Die Bayern mögen klare Verhältnisse. Gerade einmal vier Parteien werden im neuen Landtag vertreten sein: So schafften es neben der CSU und der SPD, nur die Grünen und die Freien Wähler. Die Grünen seit 1986 im Freistaat parlamentarisch vertreten, konnten zumindest den in den Umfragen kolportierten Abwärtstrend stoppen. Zum anvisierten Regierungswechsel reicht dies indes nicht. Auch, weil der bei der SPD erhoffte Ude-Effekt ausblieb. Magere 21 Prozent stehen bei der SPD auf der Habenseite. Magere zwei Prozent Zugewinn im Vergleich zur letzten Landtagswahl. Wenn Andrea Nahles hier von einem „guten Ergebnis“ spricht, dann sagt das viel über den derzeitigen Zustand der Sozialdemokratie auch über die bayrischen Landesgrenzen hinaus aus.

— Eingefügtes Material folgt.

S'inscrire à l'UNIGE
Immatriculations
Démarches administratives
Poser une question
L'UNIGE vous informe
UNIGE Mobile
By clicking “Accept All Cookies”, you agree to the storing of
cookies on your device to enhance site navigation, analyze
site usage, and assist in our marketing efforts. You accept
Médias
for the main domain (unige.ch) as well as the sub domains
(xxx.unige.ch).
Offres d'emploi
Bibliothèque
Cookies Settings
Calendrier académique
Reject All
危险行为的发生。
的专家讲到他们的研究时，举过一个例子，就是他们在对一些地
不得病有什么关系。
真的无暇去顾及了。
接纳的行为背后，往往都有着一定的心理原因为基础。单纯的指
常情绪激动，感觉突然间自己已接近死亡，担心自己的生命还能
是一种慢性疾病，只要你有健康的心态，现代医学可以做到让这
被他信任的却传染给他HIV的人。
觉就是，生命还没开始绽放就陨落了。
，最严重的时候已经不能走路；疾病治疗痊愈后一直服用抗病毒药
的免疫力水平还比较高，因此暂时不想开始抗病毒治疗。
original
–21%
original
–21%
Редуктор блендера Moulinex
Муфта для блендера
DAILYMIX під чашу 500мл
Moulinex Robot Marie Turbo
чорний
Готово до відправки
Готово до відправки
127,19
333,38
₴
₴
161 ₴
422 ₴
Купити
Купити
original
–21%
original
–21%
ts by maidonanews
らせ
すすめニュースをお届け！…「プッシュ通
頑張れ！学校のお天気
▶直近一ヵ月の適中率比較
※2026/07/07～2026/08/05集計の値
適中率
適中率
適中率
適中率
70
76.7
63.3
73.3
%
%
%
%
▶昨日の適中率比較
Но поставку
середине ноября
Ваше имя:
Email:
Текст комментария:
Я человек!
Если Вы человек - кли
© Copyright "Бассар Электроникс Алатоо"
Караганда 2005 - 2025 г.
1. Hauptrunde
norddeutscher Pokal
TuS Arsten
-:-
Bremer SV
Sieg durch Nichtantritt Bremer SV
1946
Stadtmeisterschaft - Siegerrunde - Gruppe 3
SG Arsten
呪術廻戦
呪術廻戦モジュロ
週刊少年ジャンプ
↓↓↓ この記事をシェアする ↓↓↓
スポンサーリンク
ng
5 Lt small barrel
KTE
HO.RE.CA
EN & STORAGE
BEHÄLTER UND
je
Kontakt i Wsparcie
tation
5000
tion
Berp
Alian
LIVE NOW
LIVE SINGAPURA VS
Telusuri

Bayern ist keine Blaupause für den Bund

Doch was bedeutet der Wahlausgang für die anstehende Bundestagswahl in einer Woche?

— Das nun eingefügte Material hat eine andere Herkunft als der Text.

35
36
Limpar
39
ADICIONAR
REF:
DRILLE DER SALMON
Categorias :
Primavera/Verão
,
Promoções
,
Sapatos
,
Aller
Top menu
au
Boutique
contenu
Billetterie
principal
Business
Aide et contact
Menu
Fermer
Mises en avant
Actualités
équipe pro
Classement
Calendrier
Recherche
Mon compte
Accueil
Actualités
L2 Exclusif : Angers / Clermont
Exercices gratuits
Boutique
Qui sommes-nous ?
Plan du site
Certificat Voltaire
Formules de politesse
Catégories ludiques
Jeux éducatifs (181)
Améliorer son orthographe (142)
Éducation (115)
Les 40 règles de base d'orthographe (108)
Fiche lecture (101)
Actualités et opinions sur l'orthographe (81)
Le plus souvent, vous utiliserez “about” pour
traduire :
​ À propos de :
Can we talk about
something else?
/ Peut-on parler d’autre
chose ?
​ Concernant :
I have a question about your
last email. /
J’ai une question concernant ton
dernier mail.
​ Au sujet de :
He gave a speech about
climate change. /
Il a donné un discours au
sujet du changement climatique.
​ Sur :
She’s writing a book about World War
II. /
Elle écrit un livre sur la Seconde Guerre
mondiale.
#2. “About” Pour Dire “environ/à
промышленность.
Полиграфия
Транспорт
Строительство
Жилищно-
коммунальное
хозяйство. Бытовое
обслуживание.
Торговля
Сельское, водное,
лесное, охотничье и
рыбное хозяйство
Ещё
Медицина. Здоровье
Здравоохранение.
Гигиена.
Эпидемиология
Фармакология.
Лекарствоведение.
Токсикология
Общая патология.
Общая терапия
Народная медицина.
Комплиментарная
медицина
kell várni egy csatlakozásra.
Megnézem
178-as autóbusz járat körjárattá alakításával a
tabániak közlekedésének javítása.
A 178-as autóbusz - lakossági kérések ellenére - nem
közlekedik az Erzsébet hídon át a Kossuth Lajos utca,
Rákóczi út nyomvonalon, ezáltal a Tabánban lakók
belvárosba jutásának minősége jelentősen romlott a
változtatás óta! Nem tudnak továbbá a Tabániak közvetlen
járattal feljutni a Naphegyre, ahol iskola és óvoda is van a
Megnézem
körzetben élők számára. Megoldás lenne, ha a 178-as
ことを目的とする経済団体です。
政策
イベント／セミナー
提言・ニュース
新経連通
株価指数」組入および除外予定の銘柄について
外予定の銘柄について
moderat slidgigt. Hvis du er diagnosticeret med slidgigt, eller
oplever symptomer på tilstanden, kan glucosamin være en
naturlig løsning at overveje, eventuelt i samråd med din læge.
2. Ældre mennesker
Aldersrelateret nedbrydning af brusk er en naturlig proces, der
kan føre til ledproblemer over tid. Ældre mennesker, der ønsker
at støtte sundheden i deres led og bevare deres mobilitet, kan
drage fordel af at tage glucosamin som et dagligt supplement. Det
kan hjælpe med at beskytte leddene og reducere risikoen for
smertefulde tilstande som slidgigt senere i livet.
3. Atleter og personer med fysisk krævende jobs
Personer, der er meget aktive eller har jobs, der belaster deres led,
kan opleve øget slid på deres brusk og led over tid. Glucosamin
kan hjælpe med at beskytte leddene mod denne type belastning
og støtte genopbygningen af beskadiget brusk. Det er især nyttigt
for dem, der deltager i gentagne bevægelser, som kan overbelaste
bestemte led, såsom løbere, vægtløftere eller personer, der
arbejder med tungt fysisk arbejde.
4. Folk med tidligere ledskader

Im Grunde nicht viel: Bayern ist Bayern und bleibt Bayern. Das Wahlergebnis ist beileibe keine Blaupause für den Bund. Dafür sind die politischen Verhältnisse im Freistaat zu speziell und die politische Konkurrenz im Bund stärker. Und dennoch lässt sich eines ablesen: Die Wähler lieben jenen alles überragenden Politikertyp, den alles absorbierenden Opportunisten an der Macht. Dies ist in Bayern nicht anders als im Bund.

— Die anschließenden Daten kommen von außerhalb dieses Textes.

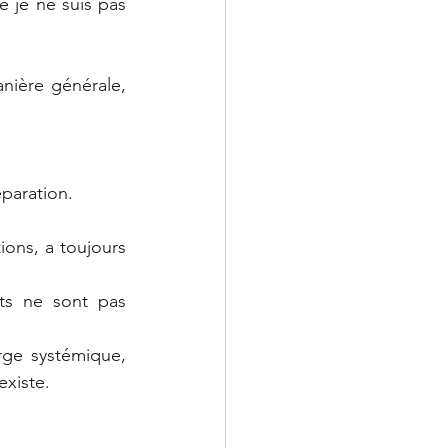
e je ne suis pas 
nière générale, 
éparation.
ions, a toujours 
ts ne sont pas 
ge systémique, 
existe.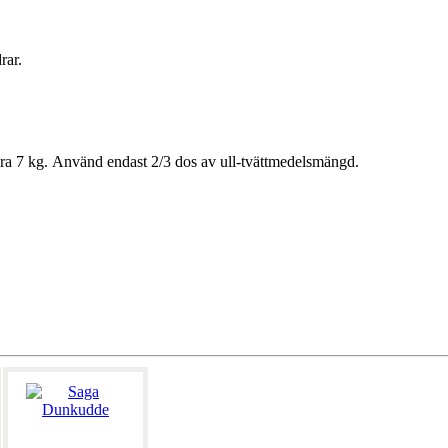
rar.
ra 7 kg. Använd endast 2/3 dos av ull-tvättmedelsmängd.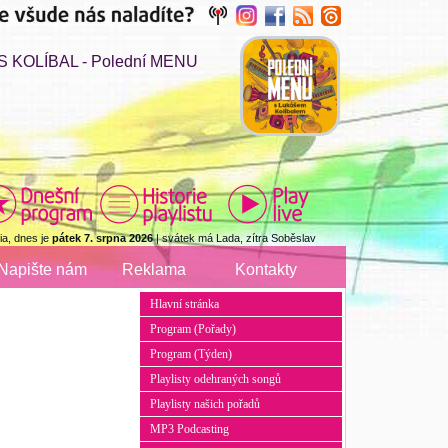
 KOLÍBAL - Polední MENU
a, dnes je
pátek 7. srpna 2026
| svátek má Lada, zítra Soběslav
Napište nám
Reklama
Kontakty
Hlavní stránka
Program (Pořady)
Program (Týden)
Playlisty odehraných songů
Playlisty našich pořadů
MP3 Podcasting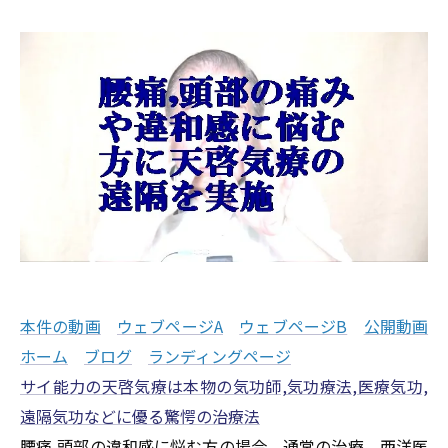
本件の動画
ウェブページA
ウェブページB
公開動画
ホーム
ブログ
ランディングページ
サイ能力の天啓気療は本物の気功師,気功療法,医療気功,
遠隔気功などに優る驚愕の治療法
腰痛,頭部の違和感に悩む方の場合、通常の治療、西洋医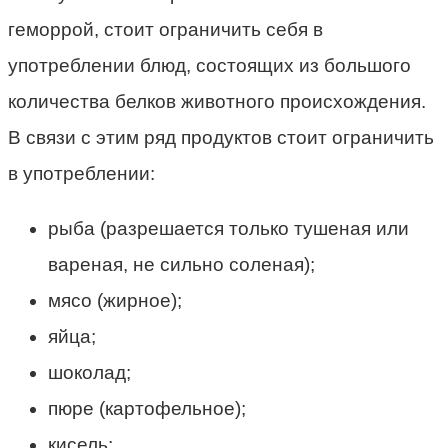
геморрой, стоит ограничить себя в
употреблении блюд, состоящих из большого
количества белков животного происхождения.
В связи с этим ряд продуктов стоит ограничить
в употреблении:
рыба (разрешается только тушеная или
вареная, не сильно соленая);
мясо (жирное);
яйца;
шоколад;
пюре (картофельное);
кисель;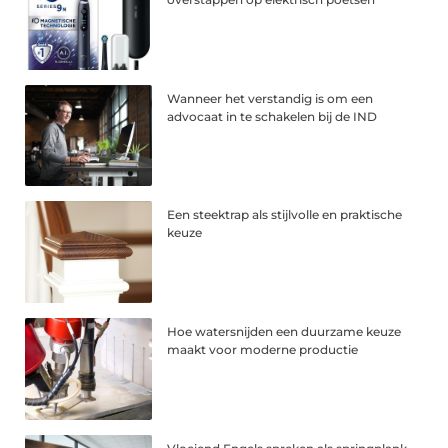
Wanneer het verstandig is om een
advocaat in te schakelen bij de IND
Een steektrap als stijlvolle en praktische
keuze
Hoe watersnijden een duurzame keuze
maakt voor moderne productie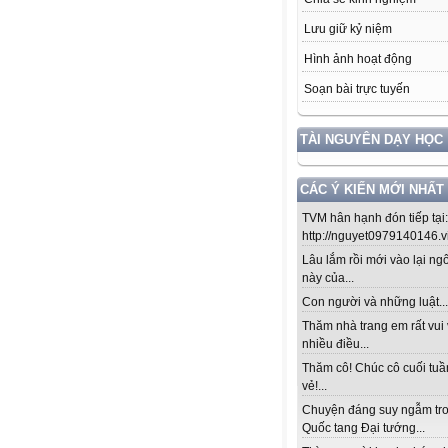
Lưu giữ kỷ niệm
Hình ảnh hoạt động
Soạn bài trực tuyến
TÀI NGUYÊN DẠY HỌC
CÁC Ý KIẾN MỚI NHẤT
TVM hân hạnh đón tiếp tại:
http://nguyet0979140146.vio
Lâu lắm rồi mới vào lại ng
này của...
Con người và những luật....!
Thăm nhà trang em rất vui 
nhiều điều...
Thăm cô! Chúc cô cuối tuầ
vẻ!...
Chuyện đáng suy ngẫm tr
Quốc tang Đại tướng...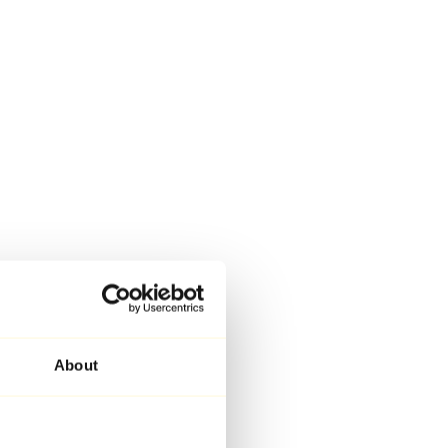
About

Seehofer machte die Merkel. Und gewann. Seehofer stibitze den anderen Parteien ihre Themen, er war stets bemüht, die Bürger nicht mit Inhalten zu überfordern, und er trug dabei ein stetes, süffisantes Lächeln vor sich her. Auch politische Turbulenzen, wie die jüngsten Skandale rund um Vetternwirtschaft im Landtag, perlten einfach an ihm ab.

Der Herausforderer Christian Ude hatte in Bayern ein ähnliches Problem, wie es im Bund Peer Steinbrück hat. Beide gelten als zu intellektuell, beide sind vor allem Kandidaten für die Städte. Beiden fehlt ein Thema, das die Leute politisiert. Und in Bayern und im Bund fehlt Ihnen für eine erfolgreiche Kandidatur vor allem eines: die Wechselstimmung.

Angela Merkel wird mit dem Rückenwind aus Bayern nun noch ein bisschen staatsweibischer und präsidialer in die Endphase des Wahlkampfes schweben. Seehofer, der seine uneingeschränkte Macht einer tiefen Krise der CSU verdankt, hat seiner Partei wieder ein Alleinstellungsmerkmal verpasst: sich. Auch das ist eine Parallele zur Kanzlerin, die letztlich ebenfalls ein Krisenprodukt ihrer Partei ist und nun das alleinige Programm stellt. Für Bayern hat das gereicht. Ob das auch im Bund genügt, entscheidet sich in sieben Tagen.